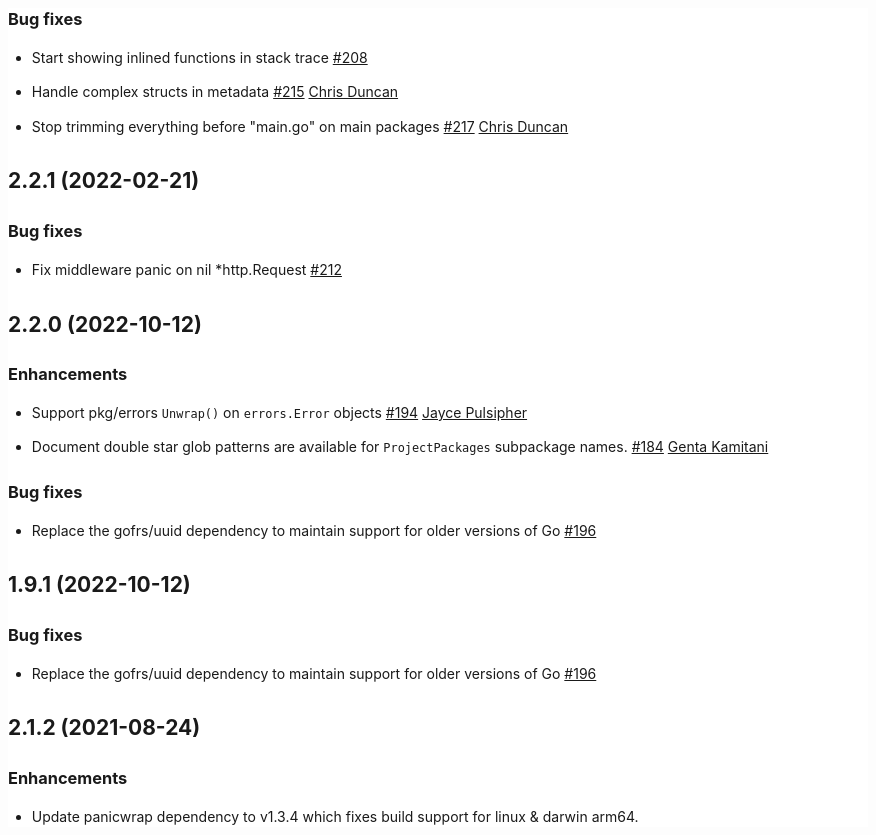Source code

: ### Bug fixes

* Start showing inlined functions in stack trace
  [#208](https://github.com/bugsnag/bugsnag-go/pull/208)

* Handle complex structs in metadata
  [#215](https://github.com/bugsnag/bugsnag-go/pull/215)
  [Chris Duncan](https://github.com/veqryn)

* Stop trimming everything before "main.go" on main packages
  [#217](https://github.com/bugsnag/bugsnag-go/pull/217)
  [Chris Duncan](https://github.com/veqryn)

## 2.2.1 (2022-02-21)

### Bug fixes

* Fix middleware panic on nil *http.Request
  [#212](https://github.com/bugsnag/bugsnag-go/pull/212)

## 2.2.0 (2022-10-12)

### Enhancements

* Support pkg/errors `Unwrap()` on `errors.Error` objects
  [#194](https://github.com/bugsnag/bugsnag-go/pull/194)
  [Jayce Pulsipher](https://github.com/jaycetde)

* Document double star glob patterns are available for `ProjectPackages`
  subpackage names.
  [#184](https://github.com/bugsnag/bugsnag-go/pull/184)
  [Genta Kamitani](https://github.com/genkami)

### Bug fixes

* Replace the gofrs/uuid dependency to maintain support for older versions of Go
  [#196](https://github.com/bugsnag/bugsnag-go/pull/196)

## 1.9.1 (2022-10-12)

### Bug fixes

* Replace the gofrs/uuid dependency to maintain support for older versions of Go
  [#196](https://github.com/bugsnag/bugsnag-go/pull/196)

## 2.1.2 (2021-08-24)

### Enhancements

* Update panicwrap dependency to v1.3.4 which fixes build support for linux & darwin arm64.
____________
**EXPERIMENTE**
Identifique todas as linhas das entradas acima que contêm a sequência "https" e copie cada uma delas. Maiúsculas e minúsculas devem ser respeitadas.

**SUA RESPOSTA**
  [#208](https://github.com/bugsnag/bugsnag-go/pull/208)
  [#215](https://github.com/bugsnag/bugsnag-go/pull/215)
  [Chris Duncan](https://github.com/veqryn)
  [#217](https://github.com/bugsnag/bugsnag-go/pull/217)
  [Chris Duncan](https://github.com/veqryn)
  [#212](https://github.com/bugsnag/bugsnag-go/pull/212)
  [#194](https://github.com/bugsnag/bugsnag-go/pull/194)
  [Jayce Pulsipher](https://github.com/jaycetde)
  [#184](https://github.com/bugsnag/bugsnag-go/pull/184)
  [Genta Kamitani](https://github.com/genkami)
  [#196](https://github.com/bugsnag/bugsnag-go/pull/196)
  [#196](https://github.com/bugsnag/bugsnag-go/pull/196)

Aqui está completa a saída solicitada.